Groff has asked the Court to define the legal standard for what constitutes an “undue hardship” as one that involves “significant difficulty or expense.” He also asks the Court to make clear that an employer cannot demonstrate “undue hardship” by showing only that “the requested accommodation burdens the employee’s coworkers rather than the business itself.”
Meanwhile the Biden administration — predictably — doesn’t want Groff’s religious beliefs accommodated. Solicitor General Elizabeth Prelogar wrote in papers opposing Groff’s request for review that “simply skipping petitioner in the rotation for Sunday work would have violated both a collectively bargained (memorandum of understanding) and a specific settlement” and that Groff’s absence caused the only other rural carrier at the station to “bear the burden of Amazon Sundays alone during the 2017 peak season.”

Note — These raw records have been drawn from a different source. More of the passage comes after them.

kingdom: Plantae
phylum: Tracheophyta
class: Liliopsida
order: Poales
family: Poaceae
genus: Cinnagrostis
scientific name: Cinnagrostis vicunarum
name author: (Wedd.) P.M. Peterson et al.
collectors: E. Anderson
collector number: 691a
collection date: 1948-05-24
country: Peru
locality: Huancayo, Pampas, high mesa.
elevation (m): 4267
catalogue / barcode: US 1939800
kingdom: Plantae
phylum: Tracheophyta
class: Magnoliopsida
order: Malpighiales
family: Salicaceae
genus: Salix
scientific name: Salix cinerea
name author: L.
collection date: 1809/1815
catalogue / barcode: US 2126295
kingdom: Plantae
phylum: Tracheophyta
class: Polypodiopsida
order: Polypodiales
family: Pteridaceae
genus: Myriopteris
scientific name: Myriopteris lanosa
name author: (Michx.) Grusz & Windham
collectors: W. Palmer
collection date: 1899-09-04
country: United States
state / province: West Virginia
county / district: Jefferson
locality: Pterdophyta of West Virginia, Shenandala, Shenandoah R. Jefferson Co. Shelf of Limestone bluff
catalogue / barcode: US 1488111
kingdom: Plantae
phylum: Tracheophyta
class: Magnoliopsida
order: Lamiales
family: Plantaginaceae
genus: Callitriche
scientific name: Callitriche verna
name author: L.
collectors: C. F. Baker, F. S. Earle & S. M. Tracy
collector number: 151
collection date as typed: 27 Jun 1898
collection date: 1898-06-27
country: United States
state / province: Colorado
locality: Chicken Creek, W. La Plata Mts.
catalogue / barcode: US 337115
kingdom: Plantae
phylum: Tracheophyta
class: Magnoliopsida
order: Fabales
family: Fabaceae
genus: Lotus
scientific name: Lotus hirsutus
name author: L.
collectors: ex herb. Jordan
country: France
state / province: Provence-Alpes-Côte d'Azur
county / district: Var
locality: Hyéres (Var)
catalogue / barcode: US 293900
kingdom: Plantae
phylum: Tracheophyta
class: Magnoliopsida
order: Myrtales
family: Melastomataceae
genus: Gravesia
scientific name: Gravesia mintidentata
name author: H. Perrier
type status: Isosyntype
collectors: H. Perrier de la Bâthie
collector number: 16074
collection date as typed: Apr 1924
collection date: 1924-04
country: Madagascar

On the other hand, some non-Christian religious groups are backing Groff. In an amicus brief filed with the Court, the Sikh Coalition, Muslim Advocates and the Islam and Religious Freedom Action Team argue that although the current legal standard “eviscerates the right to accommodations for practitioners of all faiths, it has especially pernicious effects for religious minorities.” The groups add that “adherents to minority faiths more often require workplace accommodations because their religious traditions are not already accommodated."
Sens. James Lankford, R-Okla., Tim Scott, R-S.C., and Marco Rubio, R-Fla., and a group of lawmakers in the House of Representatives urge the Court to revisit its definition for assessing whether a particular accommodation would constitute an “undue burden” on an employer. Groff’s proposal, they write, is more consistent with the text of the law and Congress’ purpose in passing it.
How will this Supreme Court decide Groff’s case? It is always dangerous to make predictions. It is, however, worth noting that, in addition to being a very pro-religious freedom Court, three justices — Samuel Alito, Clarence Thomas and Neil Gorsuch — have previously called for the Court to revisit Hardison.
Not all Americans will feel huge sympathy for Gerald Groff; however you read the situation, his supervisors tried to accommodate him, and one can understand why coworkers complained.
That said, we mustn’t forget that Groff’s Sabbatarian beliefs would once have been held by a majority of American churchgoers. They were part of the fabric of our lives. Just as we do not expect observant Jews to violate the Sabbath by working after sundown on Fridays, we shouldn’t refuse to extend a similar protection to Christians with Sabbatarian beliefs that were once mainstream — and held by many Catholics. If we do, we will be making nonsense of the legal guarantees of religious freedom. It really is as simple as that.
Oral argument in Groff v. DeJoy has not yet been scheduled. A decision by the Court is expected by late June.